Last Regular Week for SC General Assembly

By Paul Gable

The SC General Assembly meets today to begin its last regular week of this legislative year.

To say this year has been a disappointment in real legislation is an understatement. In fact, this year will be known by what wasn’t accomplished rather than by what was.

An attempt to pass an ethics reform bill hung up on the shoals of the SC Senate. Seems our senators are determined to keep ethics oversight within the Senate Ethics Committee. No independent investigations of conduct of senators are allowed unless the Senate okays it (read Robert Ford).

There is no telling what may actually be found if investigations were conducted otherwise.

The SC General Assembly again failed to fully fund the Local Government Fund despite a projected $400 million in surplus revenue certified by the state’s Board of Economic Advisers.

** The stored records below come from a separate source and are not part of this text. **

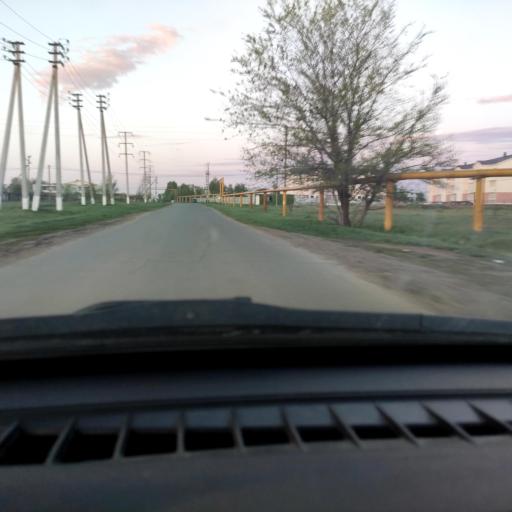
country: RU
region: Samara
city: Podstepki
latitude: 53.5217
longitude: 49.1134
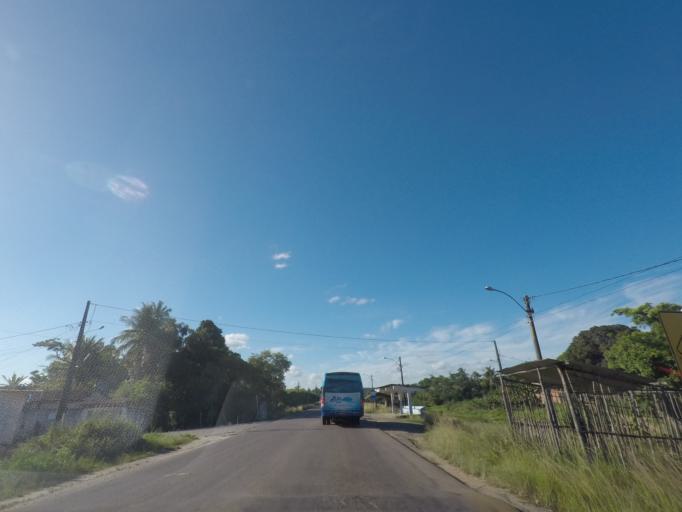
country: BR
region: Bahia
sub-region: Nazare
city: Nazare
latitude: -13.0786
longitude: -38.9978
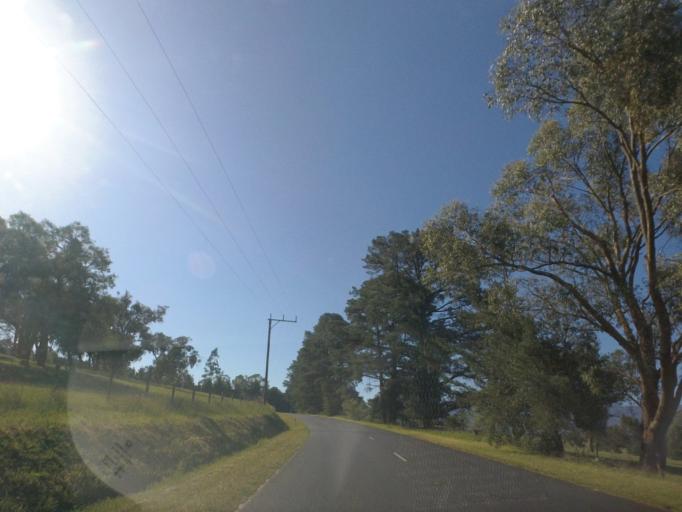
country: AU
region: Victoria
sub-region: Yarra Ranges
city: Yarra Junction
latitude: -37.8079
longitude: 145.6384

It wouldn’t have hurt the legislators to take a little over 10% of this surplus to fully fund the LGF, but the SC General Assembly seems to prefer to continue allowing local governments to slowly be bled dry of revenue while Columbia controls real spending.

Of course, there are still plenty of unfunded mandates that the SC General Assembly has passed on to the counties without any consideration of providing some of the excess revenue to help pay for these services.

And it looks like it will be at least next year before any real attempt is made to find funding to fix state roads.

The legislature is hung up on hung up on how much, if any, the state gas tax should be raised and whether a decrease in state income tax will be included.

Transfer of state roads to counties is still undecided. But, one thing seems certain, money to pay for the maintenance on roads transferred to counties will probably not come along. This will become another unfunded mandate (and a giant one).

The state road maintenance question looks like it will get carried over to next year when the SC General Assembly members can, again, posture and pontificate, while failing to pass any meaningful legislation.